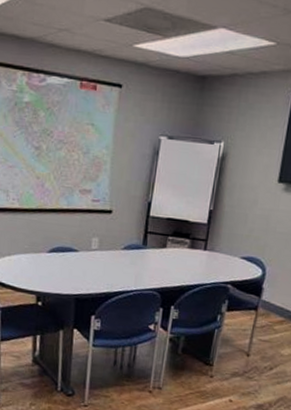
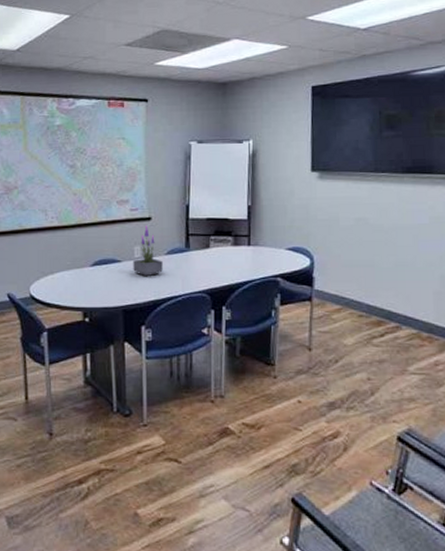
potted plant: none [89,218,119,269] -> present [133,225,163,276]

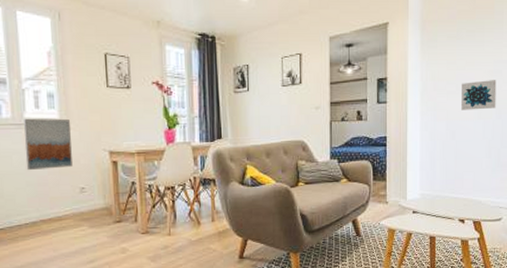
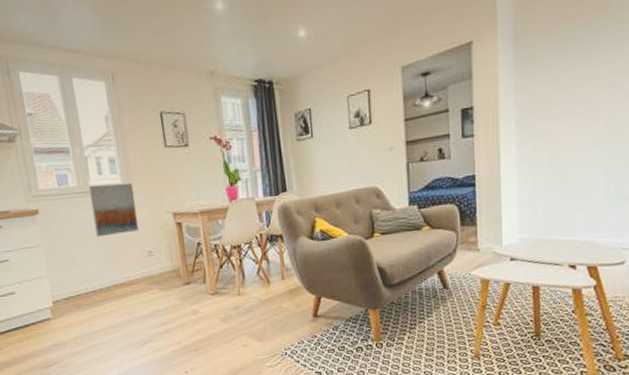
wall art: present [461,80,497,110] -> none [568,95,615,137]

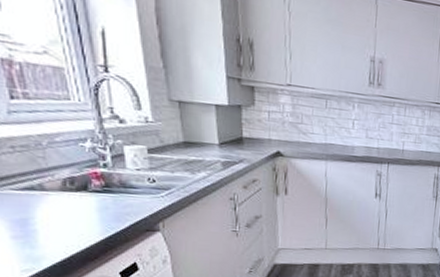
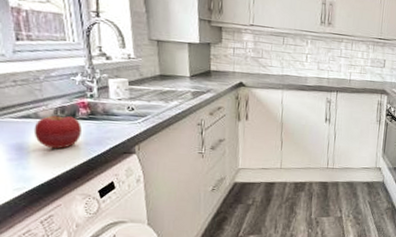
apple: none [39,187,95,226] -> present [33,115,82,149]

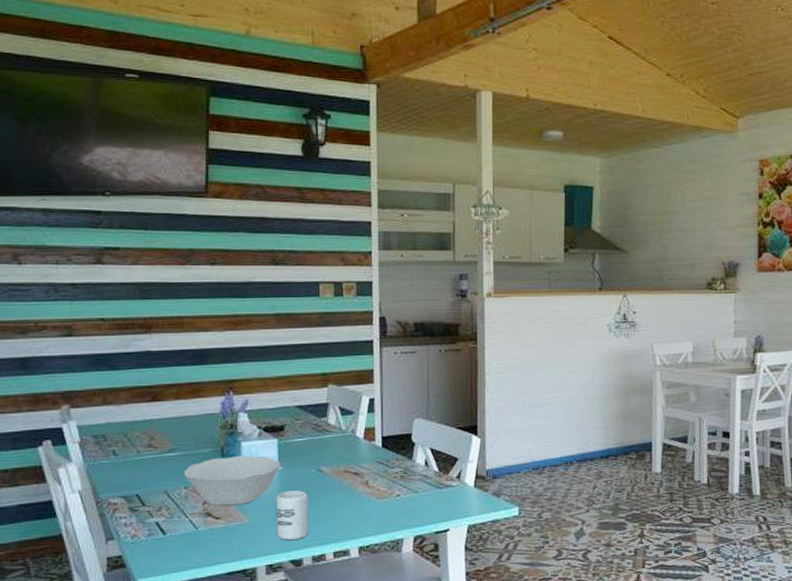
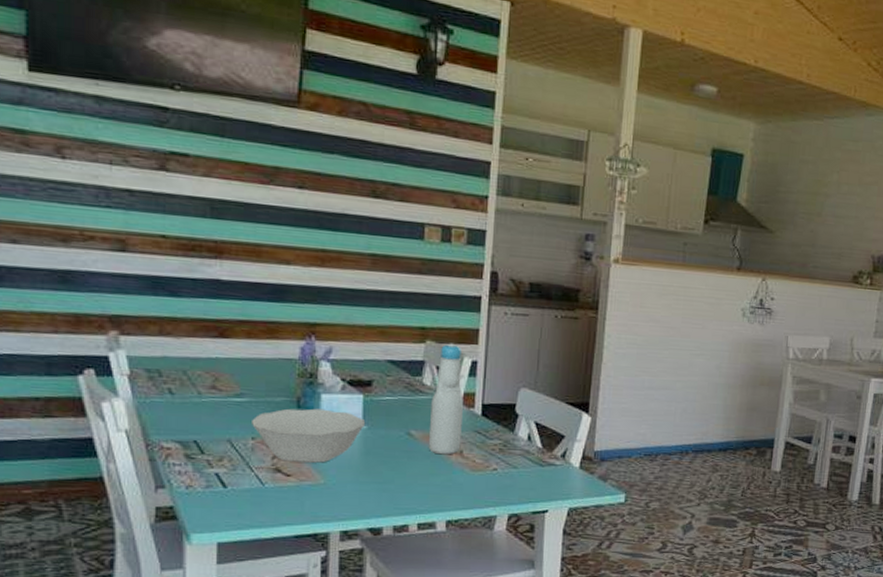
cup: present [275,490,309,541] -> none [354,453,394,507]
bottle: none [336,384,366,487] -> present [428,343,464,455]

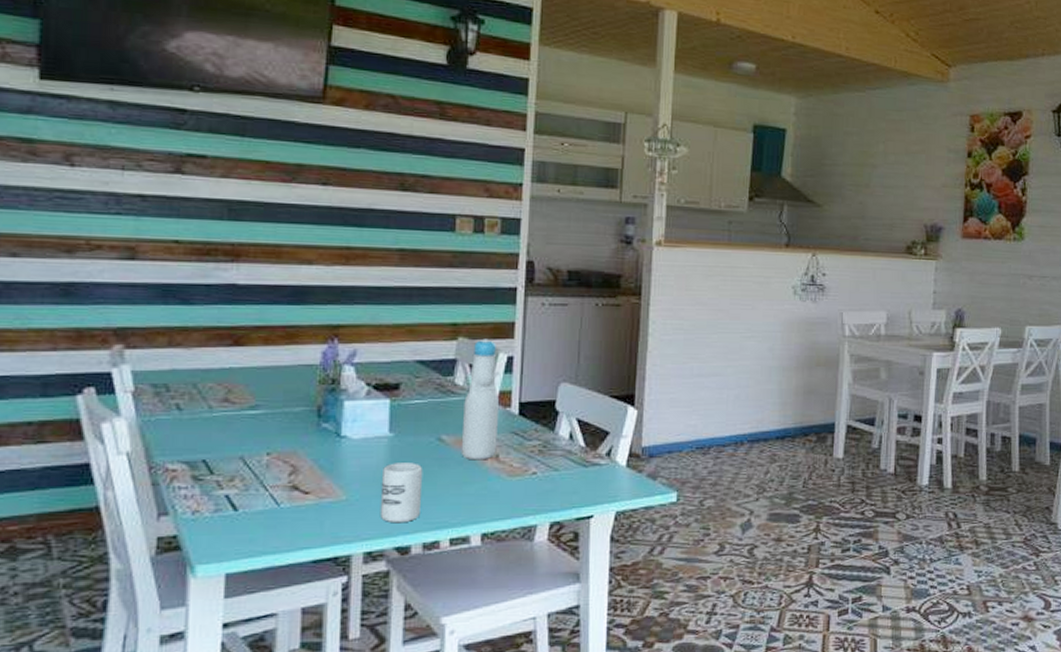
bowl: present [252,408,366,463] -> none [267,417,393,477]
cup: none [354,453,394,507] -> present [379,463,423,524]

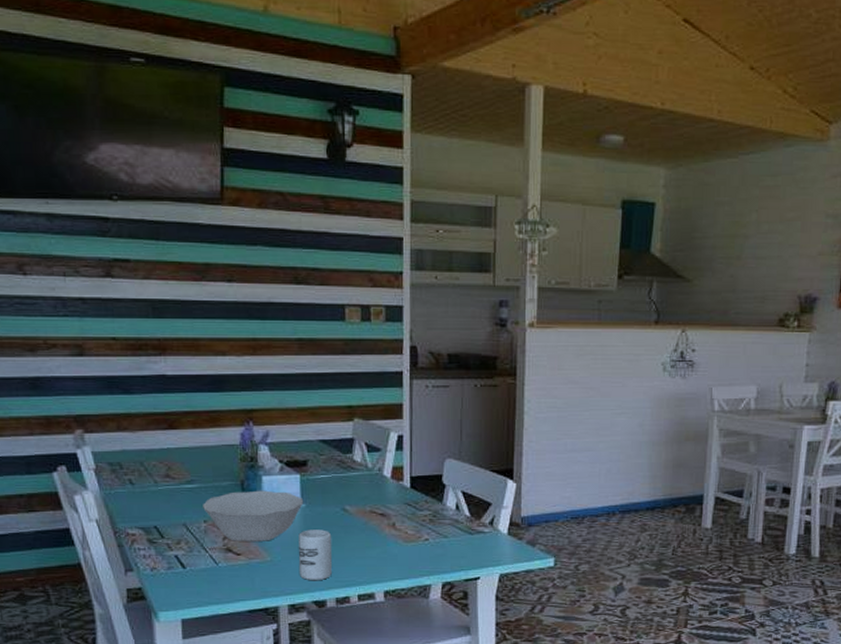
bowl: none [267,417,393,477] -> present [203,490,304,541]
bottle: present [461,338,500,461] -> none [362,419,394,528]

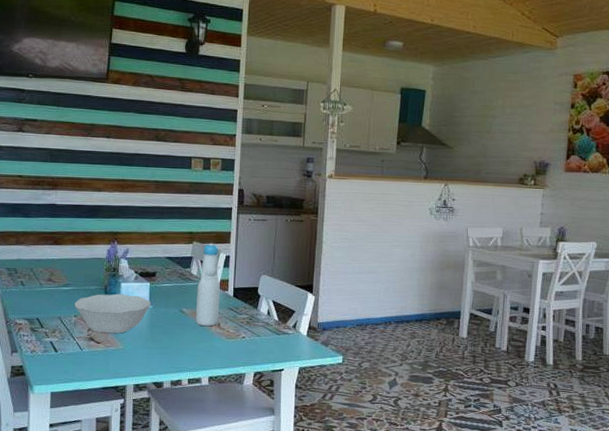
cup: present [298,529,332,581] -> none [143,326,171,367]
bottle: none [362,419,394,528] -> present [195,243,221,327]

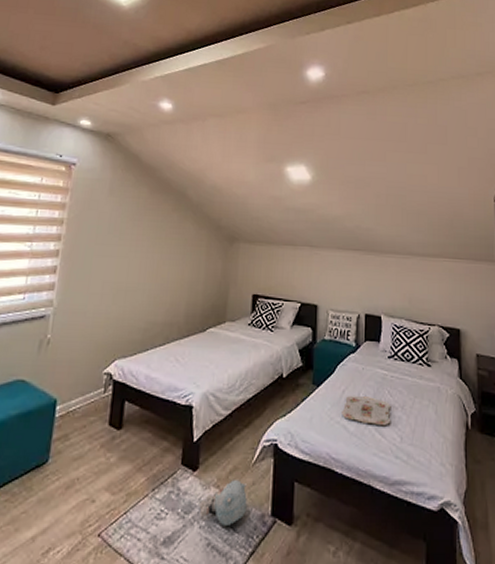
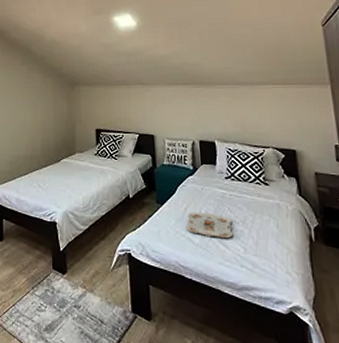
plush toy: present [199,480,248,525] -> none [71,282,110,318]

| Work order |
Copy the listing exactly. Leave the pictures out.

| Solved exercise |
potted plant: none [89,218,119,269] -> present [133,225,163,276]

wall art: present [461,80,497,110] -> none [568,95,615,137]

apple: none [39,187,95,226] -> present [33,115,82,149]

cup: present [275,490,309,541] -> none [354,453,394,507]
bottle: none [336,384,366,487] -> present [428,343,464,455]

bowl: present [252,408,366,463] -> none [267,417,393,477]
cup: none [354,453,394,507] -> present [379,463,423,524]

bowl: none [267,417,393,477] -> present [203,490,304,541]
bottle: present [461,338,500,461] -> none [362,419,394,528]

cup: present [298,529,332,581] -> none [143,326,171,367]
bottle: none [362,419,394,528] -> present [195,243,221,327]

plush toy: present [199,480,248,525] -> none [71,282,110,318]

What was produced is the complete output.